Stored data entries:
---

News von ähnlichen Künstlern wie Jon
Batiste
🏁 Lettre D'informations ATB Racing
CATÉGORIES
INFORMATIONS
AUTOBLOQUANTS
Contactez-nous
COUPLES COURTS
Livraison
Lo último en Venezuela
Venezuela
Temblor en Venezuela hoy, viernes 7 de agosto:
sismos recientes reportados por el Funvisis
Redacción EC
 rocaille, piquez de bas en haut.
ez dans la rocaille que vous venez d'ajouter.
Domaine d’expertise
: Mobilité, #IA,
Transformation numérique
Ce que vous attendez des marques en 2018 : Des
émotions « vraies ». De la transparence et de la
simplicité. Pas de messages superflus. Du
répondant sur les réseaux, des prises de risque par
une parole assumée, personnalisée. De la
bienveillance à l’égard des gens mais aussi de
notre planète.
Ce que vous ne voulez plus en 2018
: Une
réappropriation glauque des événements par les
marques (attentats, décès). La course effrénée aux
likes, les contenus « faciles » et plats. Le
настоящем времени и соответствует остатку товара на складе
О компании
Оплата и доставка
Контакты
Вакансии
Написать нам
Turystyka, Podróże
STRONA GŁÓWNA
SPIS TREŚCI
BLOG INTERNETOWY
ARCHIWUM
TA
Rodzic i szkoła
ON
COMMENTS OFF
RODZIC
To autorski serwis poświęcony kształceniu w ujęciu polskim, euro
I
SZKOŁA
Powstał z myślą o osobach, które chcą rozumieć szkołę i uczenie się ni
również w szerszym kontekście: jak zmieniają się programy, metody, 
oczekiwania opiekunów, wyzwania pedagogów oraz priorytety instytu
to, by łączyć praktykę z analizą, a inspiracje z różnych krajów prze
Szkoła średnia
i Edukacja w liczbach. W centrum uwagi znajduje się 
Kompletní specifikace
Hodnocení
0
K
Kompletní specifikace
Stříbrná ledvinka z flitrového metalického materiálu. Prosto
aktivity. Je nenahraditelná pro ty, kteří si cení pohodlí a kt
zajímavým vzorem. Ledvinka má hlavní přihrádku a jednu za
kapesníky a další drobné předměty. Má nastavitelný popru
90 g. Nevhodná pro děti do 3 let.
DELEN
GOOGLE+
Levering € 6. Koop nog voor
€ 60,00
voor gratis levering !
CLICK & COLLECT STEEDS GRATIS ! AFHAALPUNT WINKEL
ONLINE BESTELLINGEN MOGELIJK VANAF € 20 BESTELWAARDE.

---

Task statement:
Repeat all of the data exactly as given.

Finished task:
News von ähnlichen Künstlern wie Jon
Batiste
🏁 Lettre D'informations ATB Racing
CATÉGORIES
INFORMATIONS
AUTOBLOQUANTS
Contactez-nous
COUPLES COURTS
Livraison
Lo último en Venezuela
Venezuela
Temblor en Venezuela hoy, viernes 7 de agosto:
sismos recientes reportados por el Funvisis
Redacción EC
 rocaille, piquez de bas en haut.
ez dans la rocaille que vous venez d'ajouter.
Domaine d’expertise
: Mobilité, #IA,
Transformation numérique
Ce que vous attendez des marques en 2018 : Des
émotions « vraies ». De la transparence et de la
simplicité. Pas de messages superflus. Du
répondant sur les réseaux, des prises de risque par
une parole assumée, personnalisée. De la
bienveillance à l’égard des gens mais aussi de
notre planète.
Ce que vous ne voulez plus en 2018
: Une
réappropriation glauque des événements par les
marques (attentats, décès). La course effrénée aux
likes, les contenus « faciles » et plats. Le
настоящем времени и соответствует остатку товара на складе
О компании
Оплата и доставка
Контакты
Вакансии
Написать нам
Turystyka, Podróże
STRONA GŁÓWNA
SPIS TREŚCI
BLOG INTERNETOWY
ARCHIWUM
TA
Rodzic i szkoła
ON
COMMENTS OFF
RODZIC
To autorski serwis poświęcony kształceniu w ujęciu polskim, euro
I
SZKOŁA
Powstał z myślą o osobach, które chcą rozumieć szkołę i uczenie się ni
również w szerszym kontekście: jak zmieniają się programy, metody, 
oczekiwania opiekunów, wyzwania pedagogów oraz priorytety instytu
to, by łączyć praktykę z analizą, a inspiracje z różnych krajów prze
Szkoła średnia
i Edukacja w liczbach. W centrum uwagi znajduje się 
Kompletní specifikace
Hodnocení
0
K
Kompletní specifikace
Stříbrná ledvinka z flitrového metalického materiálu. Prosto
aktivity. Je nenahraditelná pro ty, kteří si cení pohodlí a kt
zajímavým vzorem. Ledvinka má hlavní přihrádku a jednu za
kapesníky a další drobné předměty. Má nastavitelný popru
90 g. Nevhodná pro děti do 3 let.
DELEN
GOOGLE+
Levering € 6. Koop nog voor
€ 60,00
voor gratis levering !
CLICK & COLLECT STEEDS GRATIS ! AFHAALPUNT WINKEL
ONLINE BESTELLINGEN MOGELIJK VANAF € 20 BESTELWAARDE.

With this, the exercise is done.